Rarely does an extended family get a free pass from Alzheimer’s disease or diabetes mellitus. On the surface, these two afflictions appear totally unrelated —Alzheimer’s (AD), Mother Nature’s cruel version of identity theft; and diabetes, the glucose-metabolism disorder that affects both young and old alike. However, new research indicates that the two diseases behave in a similar manner.

In a study recently published in the Journal of Alzheimer’s Disease, researchers from Brown Medical School found that reduced glucose uptake and decreased metabolism in the hippocampus—the area of the brain associated with memory—cause neurodegeneration and cognitive impairment. This, they say, suggests that a form of diabetes, tentatively dubbed type 3, leads to AD.

Type 1 diabetes results from a severe or complete lack of insulin, a hormone made in the pancreas that controls blood sugar. Type 2, dubbed adult onset diabetes (although these days it occurs in teenagers and even younger kids), also stems from a dearth of insulin, or insulin resistance —the existing insulin molecules cannot deliver glucose through the cells’ membranes.

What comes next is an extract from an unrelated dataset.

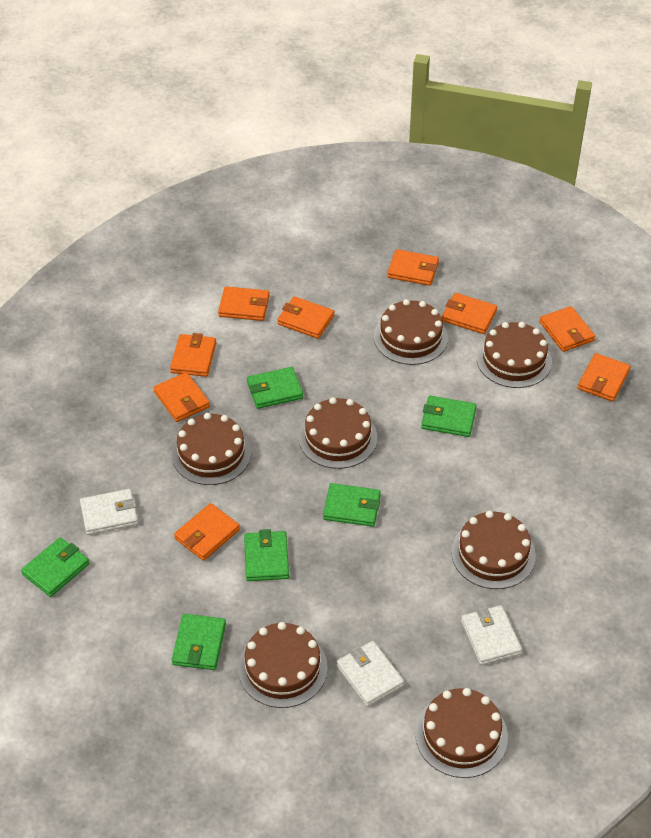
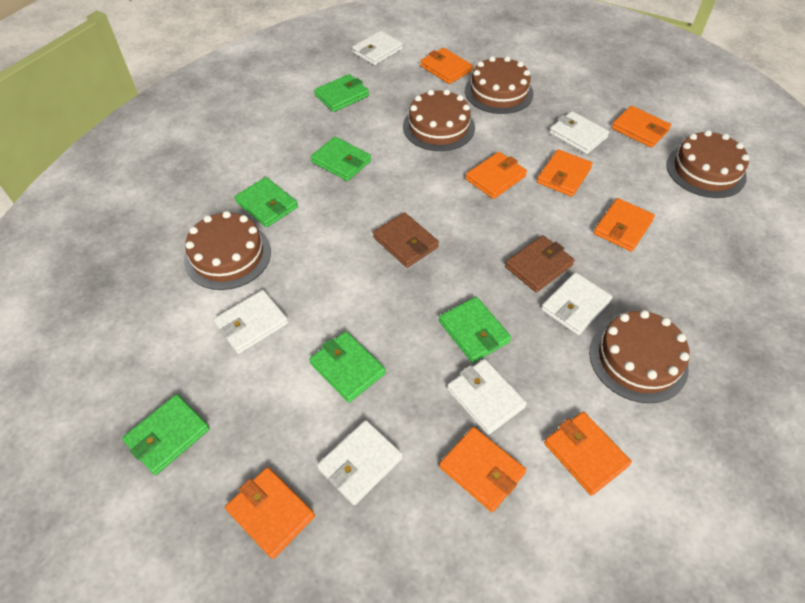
brown cake: 7 -> 5
brown wallet: 0 -> 2
orange wallet: 9 -> 8
white wallet: 3 -> 6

Surprisingly, the researchers found a new form of insulin, produced in the brain, and they believe that, over time, decreasing levels of this “brain insulin” and other insulin-related proteins ultimately precipitate AD. While levels of brain insulin have no known affect on a body’s overall blood sugar, scientists have long recognized that diabetes patients are more likely to develop AD than those without the disease.

Skeptics of the Brown team’s findings argue that our brains produce so little insulin in the first place, reduced levels of the hormone can’t possibly play a significant role in AD. Regardless, the new data show that AD may be a neuroendocrine disorder, thus increasing the possibility for more effective treatments. And that gives hope to all of us who may one day be touched, directly or indirectly, by the merciless hand of AD.